> [Required work]
In the listing that follows, find the lines with the string "margin" and report how many there are, without commentary.

####################

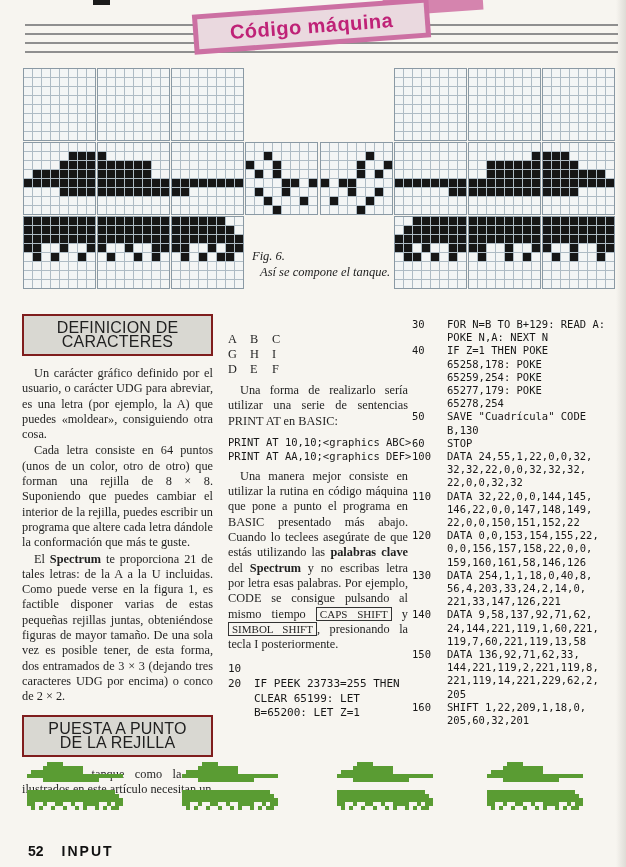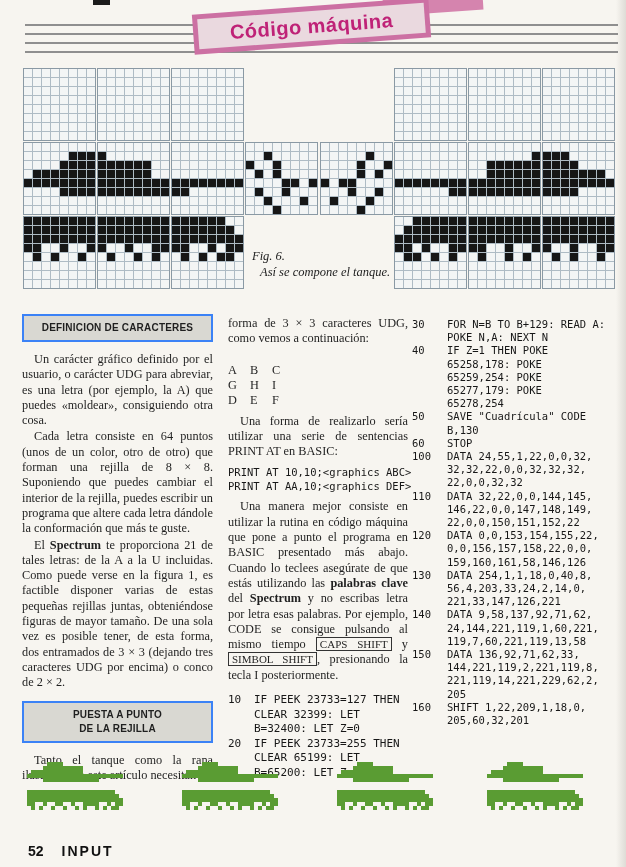--- a/index.html
+++ b/index.html
@@ -32,8 +32,8 @@
   #col-left{left:22px; top:314px; width:191px;}
   #col-mid{left:228px; top:316px; width:180px;}
   #col-right{left:412px; top:318px; width:212px;}
-  .secbox{border:2px solid #3b82f6; background:#d9d8d2; text-align:center;
-          font-family:"Liberation Sans", sans-serif; font-weight:bold; font-size:10px;
+  .secbox{border:2px solid #7f1d1d; background:#d9d8d2; text-align:center;
+          font-family:"Liberation Sans", sans-serif; font-weight:normal; font-size:16px;
           letter-spacing:.2px; padding:5px 2px; line-height:14px; margin-bottom:10px;}
   .para{margin:0 0 1px 0; text-indent:12px;}
   .para.noindent{text-indent:0;}

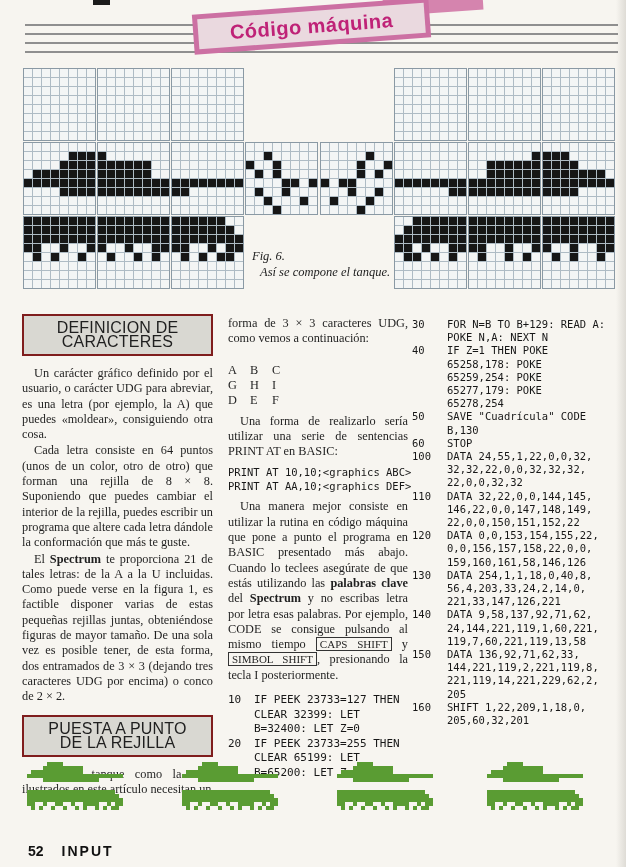--- a/index.html
+++ b/index.html
@@ -1420,7 +1420,6 @@
   </div>
 
   <div id="col-mid" class="col">
-    <p class="para noindent">forma de 3 × 3 caracteres UDG, como vemos a continuación:</p>
     <div id="letters">
         <div><span>A</span><span>B</span><span>C</span></div>
         <div><span>G</span><span>H</span><span>I</span></div>

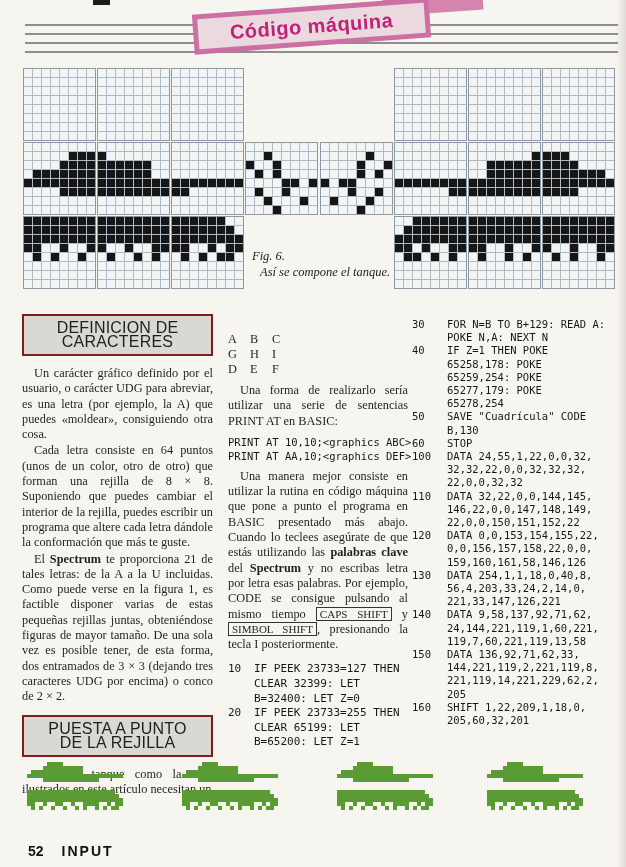--- a/index.html
+++ b/index.html
@@ -1434,11 +1434,6 @@
     <div id="code2" class="code">
         <div class="stmt">
           <span class="num">10</span>
-          <div class="lines">
-            <div>IF PEEK 23733=127 THEN</div>
-            <div>CLEAR 32399: LET</div>
-            <div>B=32400: LET Z=0</div>
-          </div>
         </div>
         <div class="stmt">
           <span class="num">20</span>

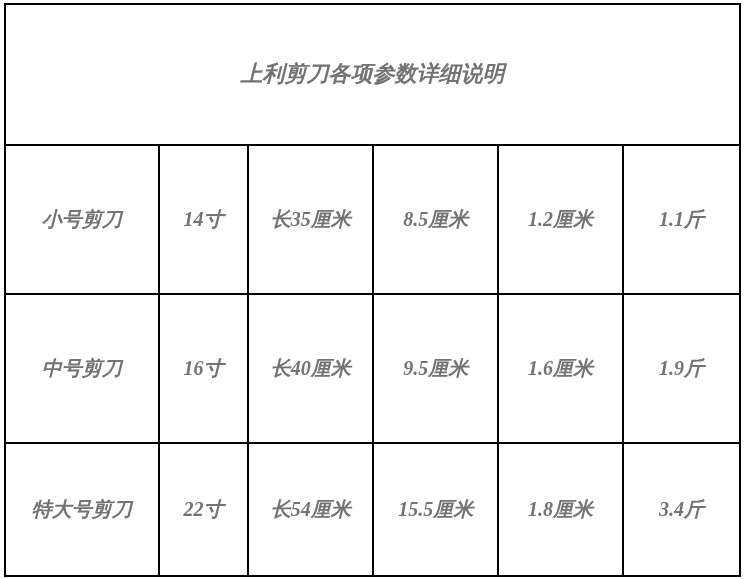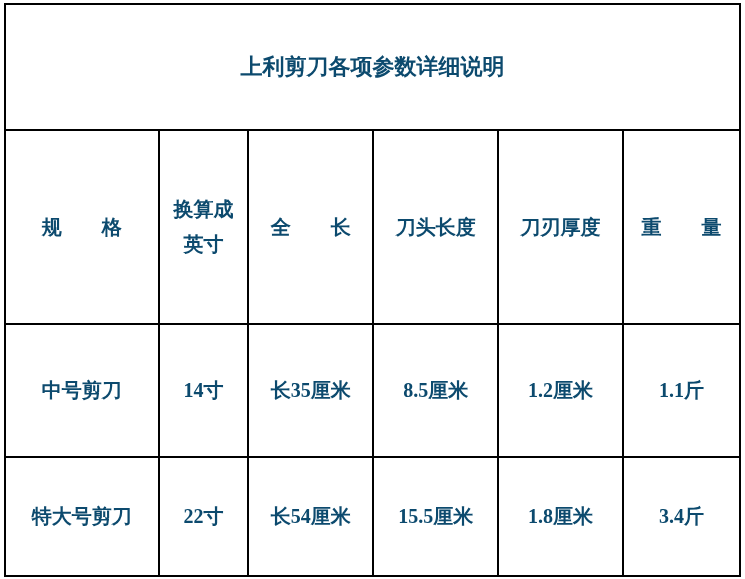--- a/index.html
+++ b/index.html
@@ -27,7 +27,7 @@
   }
   .spec-table td, .spec-table th {
     border: 2px solid #000000;
-    color: #0c4a6e;
+    color: #737373;
     font-weight: bold;
     text-align: center;
     vertical-align: middle;
@@ -36,6 +36,7 @@
     font-size: 20px;
     line-height: 1.75;
     overflow: hidden;
+    font-style: italic;
   }
   .title-cell {
     font-size: 22px !important;

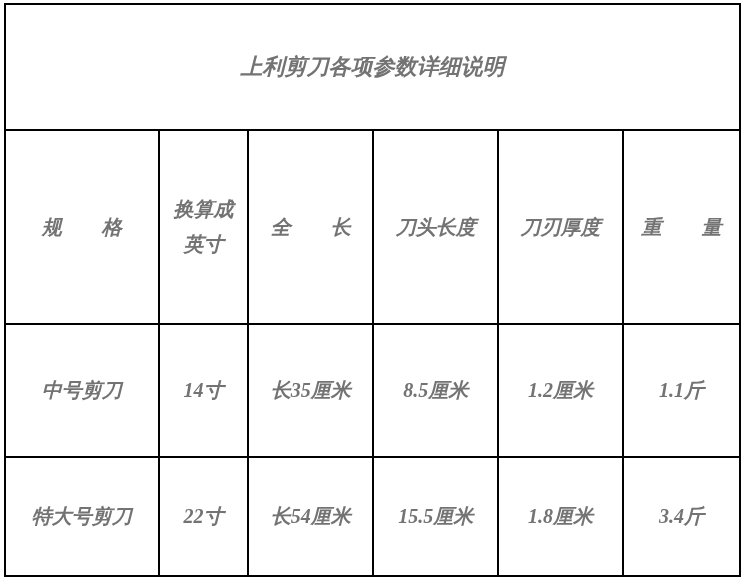--- a/index.html
+++ b/index.html
@@ -67,15 +67,6 @@
       <tr class="title-row">
         <td colspan="6" class="title-cell">上利剪刀各项参数详细说明</td>
       </tr>
-      <tr class="header-row">
-        <th>规　　格</th>
-        <th>换算成
-英寸</th>
-        <th>全　　长</th>
-        <th>刀头长度</th>
-        <th>刀刃厚度</th>
-        <th>重　　量</th>
-      </tr>
       <tr class="row-small">
         <td>中号剪刀</td>
         <td>14寸</td>

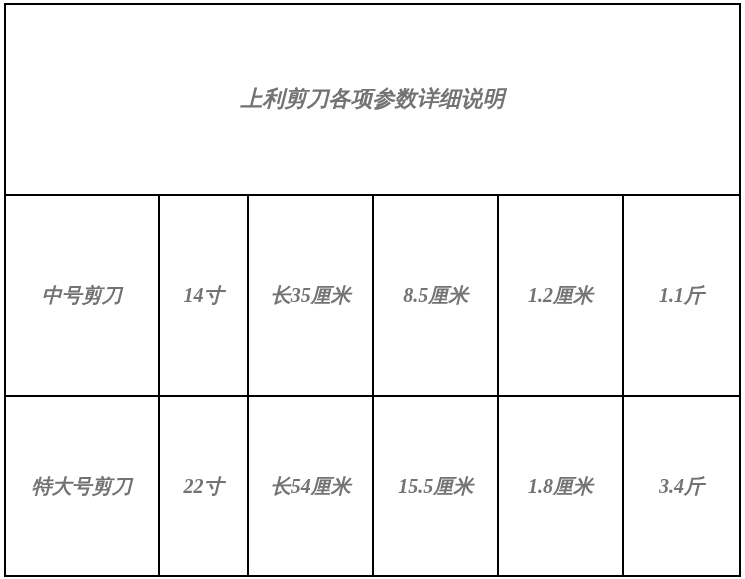--- a/index.html
+++ b/index.html
@@ -68,7 +68,7 @@
         <td colspan="6" class="title-cell">上利剪刀各项参数详细说明</td>
       </tr>
       <tr class="row-small">
-        <td>中号剪刀</td>
+        <td>小号剪刀</td>
         <td>14寸</td>
         <td>长35厘米</td>
         <td>8.5厘米</td>

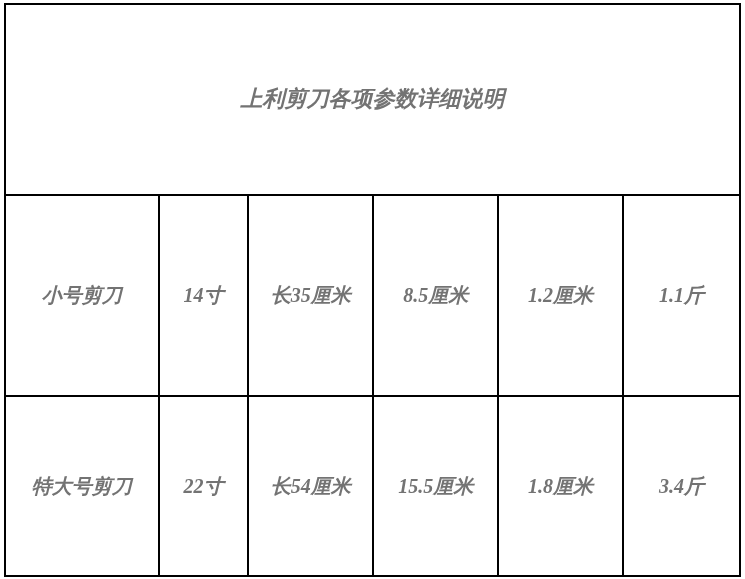--- a/index.html
+++ b/index.html
@@ -75,6 +75,14 @@
         <td>1.2厘米</td>
         <td>1.1斤</td>
       </tr>
+      <tr class="row-medium">
+        <td>中号剪刀</td>
+        <td>16寸</td>
+        <td>长40厘米</td>
+        <td>9.5厘米</td>
+        <td>1.6厘米</td>
+        <td>1.9斤</td>
+      </tr>
       <tr class="row-xlarge">
         <td>特大号剪刀</td>
         <td>22寸</td>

####################

> [Answer box]
2